脳卒中を発症すれば働けなくなる場合があるので、備えておくしかないと思います。日本では平均寿命が延びていて、脳卒中患者の多くは高齢。ですので、この先も脳卒中になる人が激減するとは考えにくい。自分がいつか脳卒中になるかも、と考えておくことが大事です

 岡崎さんは、再就職して定期的な収入も生まれた。お金のことで悩むことも少なくなったのではないだろうか。

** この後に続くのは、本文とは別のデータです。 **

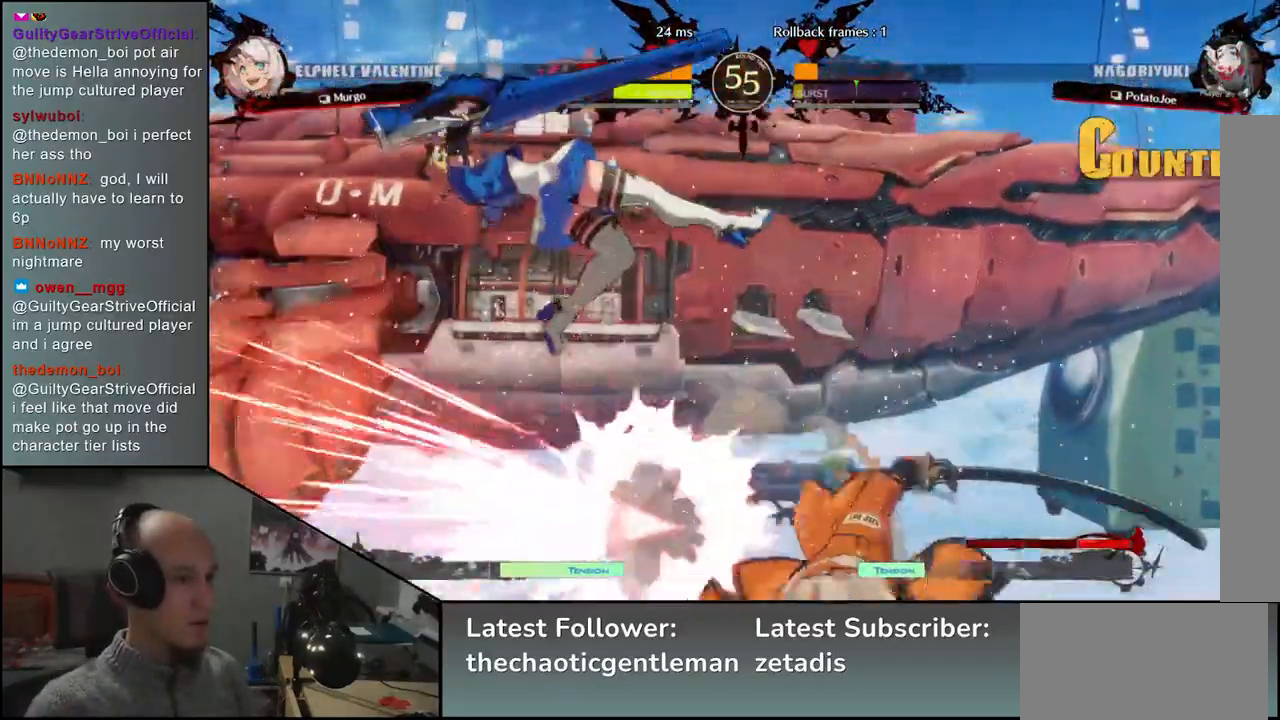
{"buttons": ["R1"], "left_stick": "center", "events": [[417, "R1", "down"]]}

「そんなことはありません。今の特許事務所で働けているのは、たまたま所長が古い知り合いで、彼の厚意によるものです。ずっとこのまま甘え続けるわけにはいきません」

 そんな岡崎さんが考えたのは、弁理士としての経験や知見を書き残すことだった。

「左手でしかキーボードを打てませんが、文章を入力するのは何とかなります。実は再就職する前から執筆活動を始めていました」

 岡崎さんが書きためていた原稿は昨夏、『特許を巡る企業戦争最前線』(海鳴社)という書籍になり、発売された。弁理士仲間の間でも評判になり、手ごたえを感じた。

書籍化を目指し、パソコンに向かって左手一本で闘病記を入力する 撮影/佐藤靖彦
書籍化を目指し、パソコンに向かって左手一本で闘病記を入力する 撮影/佐藤靖彦
【写真】家の中で歩行器を使って移動する岡崎さん

「今は脳卒中の闘病記を書き始めています。この活動が何とかモノになればいいですね」

 脳卒中から生還しても、人生は続く。後遺症がある中、どう働いて収入を得ていくのか。岡崎さんの経験は、その重要さも教えてくれる。